(Records taken from a dataset)
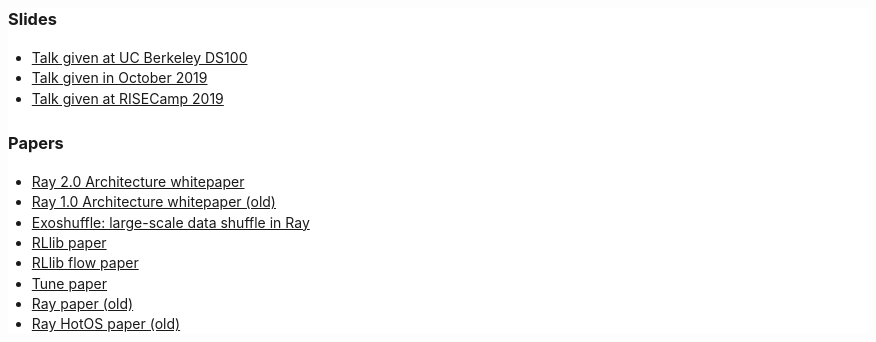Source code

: 
### Slides

- [Talk given at UC Berkeley DS100](https://docs.google.com/presentation/d/1sF5T_ePR9R6fAi2R6uxehHzXuieme63O2n_5i9m7mVE/edit?usp=sharing)
- [Talk given in October 2019](https://docs.google.com/presentation/d/13K0JsogYQX3gUCGhmQ1PQ8HILwEDFysnq0cI2b88XbU/edit?usp=sharing)
- [Talk given at RISECamp 2019](https://docs.google.com/presentation/d/1v3IldXWrFNMK-vuONlSdEuM82fuGTrNUDuwtfx4axsQ/edit?usp=sharing)


### Papers

-   [Ray 2.0 Architecture whitepaper](https://docs.google.com/document/d/1tBw9A4j62ruI5omIJbMxly-la5w4q_TjyJgJL_jN2fI/preview)
-   [Ray 1.0 Architecture whitepaper (old)](https://docs.google.com/document/d/1lAy0Owi-vPz2jEqBSaHNQcy2IBSDEHyXNOQZlGuj93c/preview)
-   [Exoshuffle: large-scale data shuffle in Ray](https://arxiv.org/abs/2203.05072)
-   [RLlib paper](https://arxiv.org/abs/1712.09381)
-   [RLlib flow paper](https://arxiv.org/abs/2011.12719)
-   [Tune paper](https://arxiv.org/abs/1807.05118)
-   [Ray paper (old)](https://arxiv.org/abs/1712.05889)
-   [Ray HotOS paper (old)](https://arxiv.org/abs/1703.03924)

**WORK INSTRUCTION:** How many of the lines above contain the string "Architecture"? Give only the number.

**TASK OUTPUT:** 2